■ Work instruction 1: In the article on Web Workers below, why couldn't the Charts team move all of its chart logic into workers? Answer in one to three sentences.
■ Work instruction 2: Proceed with the Web Workers article after its last sentence, carrying on from the point it reaches.

■ Text:
Optimizing Performance with Web Workers

The Salesforce Charts team is constantly pushing for better runtime performance because of our intense data processing and rendering needs. In an attempt to improve performance I tried various ways of using Web Workers to facilitate chart rendering. This article will walk through the results of my experiments and provide recommendations for using Web Workers with long script executions on large datasets.

The Performance Issue

Our chart execution can be roughly divided into two processes: scripting and rendering. The rendering part asynchronously draws frame by frame with requestAnimationFrame while the scripting part is a synchronous process that cannot be interrupted. As a result, performance is limited to relatively small datasets and sequential chart generation. If a large dataset or multiple charts (see the image below for example) are needed, users will see a blank frozen page for whatever time it takes for all the charts to finish their scripting (since no frames will be available for requestAnimationFrame in the main thread, rendering will be delayed until then). This becomes an obvious performance issue. One solution here is to port the scripting part to the Web Worker and run all the instances concurrently, saving the main thread to process only the rendering part.

An example of a heavy dashboard (Salesforce charts)

The easy way out?

At the time of writing, Web Worker is already pretty stable and with great support for modern browsers. It should be trivial to move the logic to the Web Worker. However, there is still some limits, including No DOM Access. This is a big issue for us since we are heavily relying on Canvas.measureText() for text measuring to position components. Therefore, blindly porting all the logic to workers is not an option for us. However, if this constraint does not apply to your case, then it will be much easier to leverage workers and will likely benefit more as well.

Utils as services

Fortunately, after a series of profiling on the scripting part, we realized that the time-consuming parts do not require any DOM access (or it can be pre-calculated). I have ported those parts to be utility services which can be executed inside workers. Some services only require simple parameters while others require more complex data to be transferred.

Worker Creation

Creating a worker does not come for free (script fetching and compiling). Setting up a worker pool that reuses the workers makes sense most of the time. In most cases you should limit the pool to be no more than the hardware concurrency of the system.

Serialize/Deserialize parameters

To send data to the workers, all the parameters must be serialized to strings. Check out some performance numbers for sending serialized data to Web Workers. For my case, most of the data that needs to be sent to Web Workers is JSON-like objects, such as:

const node = {
  x: 1,
  y: 2,
  color: 'red'
}

Larger datasets mean more objects that must be serialized. Turns out that the time spent calling JSON.stringify almost canceled out the benefits of using Web Workers. I tried a number of approaches to alleviate this.

■ Provided material:
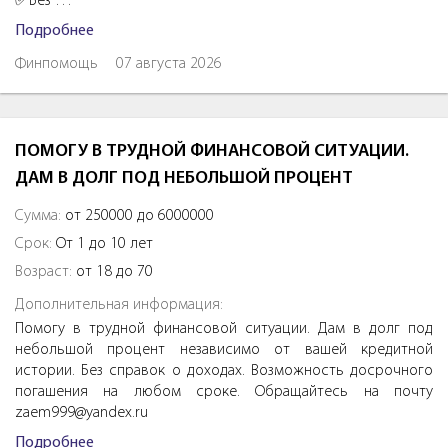
✅Без …
Подробнее
Финпомощь
07 августа 2026
ПОМОГУ В ТРУДНОЙ ФИНАНСОВОЙ СИТУАЦИИ.
ДАМ В ДОЛГ ПОД НЕБОЛЬШОЙ ПРОЦЕНТ
Сумма:
от 250000 до 6000000
Срок:
От 1 до 10 лет
Возраст:
от 18 до 70
Дополнительная информация:
Помогу в трудной финансовой ситуации. Дам в долг под
небольшой процент независимо от вашей кредитной
истории. Без справок о доходах. Возможность досрочного
погашения на любом сроке. Обращайтесь на почту
zaem999@yandex.ru
Подробнее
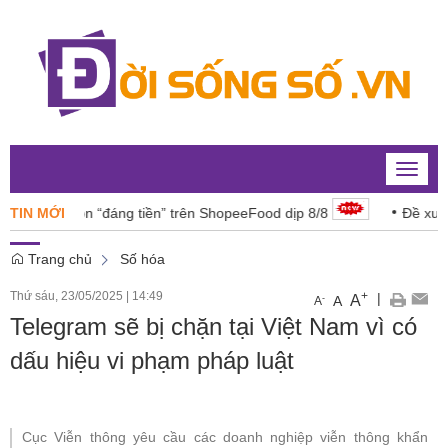
Toggle
naviga
ón ngon “đáng tiền” trên ShopeeFood dịp 8/8
TIN MỚI
Đề xuất 6 lĩn
Trang chủ
Số hóa
Thứ sáu, 23/05/2025
|
14:49
+
|
A
-
A
A
Telegram sẽ bị chặn tại Việt Nam vì có
dấu hiệu vi phạm pháp luật
Cục Viễn thông yêu cầu các doanh nghiệp viễn thông khẩn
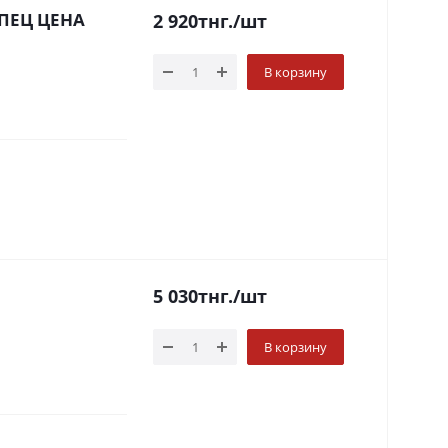
 СПЕЦ ЦЕНА
2 920
тнг.
/шт
В корзину
5 030
тнг.
/шт
В корзину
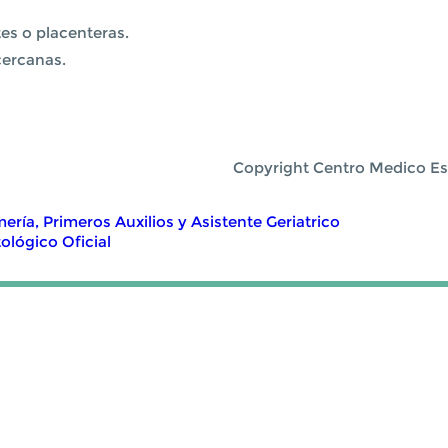
tes o placenteras.
cercanas.
Copyright Centro Medico Es
ría, Primeros Auxilios y Asistente Geriatrico
ológico Oficial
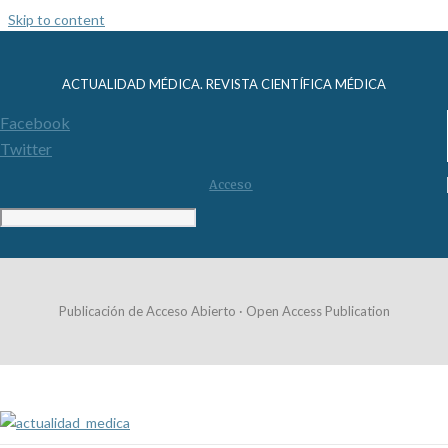
Skip to content
ACTUALIDAD MÉDICA. REVISTA CIENTÍFICA MÉDICA
Facebook
Twitter
Acceso
Publicación de Acceso Abierto · Open Access Publication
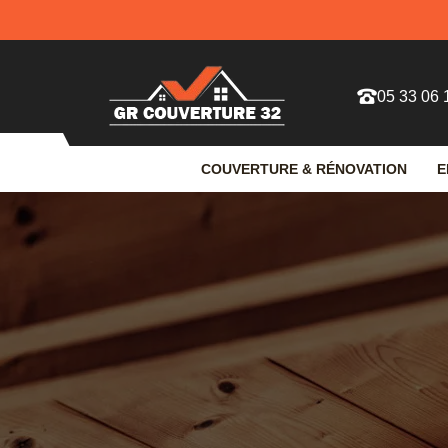
05 33 06 
COUVERTURE & RÉNOVATION
E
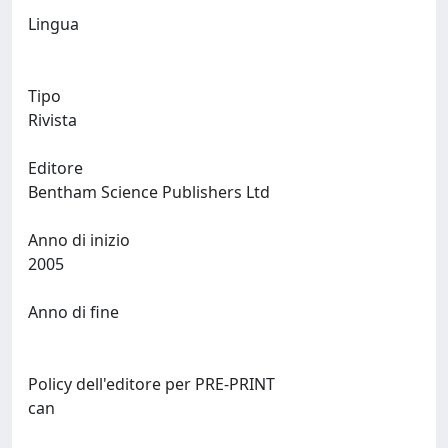
Lingua
Tipo
Rivista
Editore
Bentham Science Publishers Ltd
Anno di inizio
2005
Anno di fine
Policy dell'editore per PRE-PRINT
can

■ Exercise response 1: Web Workers have no DOM access, and the team relies heavily on Canvas.measureText() to measure text when positioning components. Blindly porting all the logic to workers was therefore not an option.

■ Exercise response 2:
Less “set” more “get”

In our original implementation, all the objects share some common properties. This inflates the size of the data significantly and leads to a huge payload to serialize/deserialize. Before I reduced the data size, serialization/deserialization of 4000 objects took around 20 ~ 30ms and cancelled out the benefit of porting a ~100ms process to workers. Therefore, I centralized the shared properties and enriched the getter to take care of the shared properties.

get prop(propName: string) {
  if (this._props[propName]) {
    return this._props[propName];
  } else {
    return ...check the common properties
  }
}

Even though I am paying the tax for every property get, it is still faster than serializing the original list of objects. Moreover, the more services we move to workers, the more conversions are needed, and more time can be saved in this fashion.

AoS vs SoA

Our original implementation put the objects in an array:

const list = [
  {x: 1, y: 2, color: 'red', text: 'foo'},
  {x: 3, y: 6, color: 'red', text: 'bar'},
  ...
]

This usually refers to Array of Structure (AoS). An alternative representation is Structure of Array (SoA)

const structure = {
  x: [1, 3],
  y: [2, 6],
  color: ['red', 'red'],
  text: ['foo', 'bar']
}

AoS is a more natural representation while SoA does have its benefit towards performance because:

Properties can be shared / compressed. For the example above, the color property can be shared and saved as color: 'red' instead of color: ['red', 'red'].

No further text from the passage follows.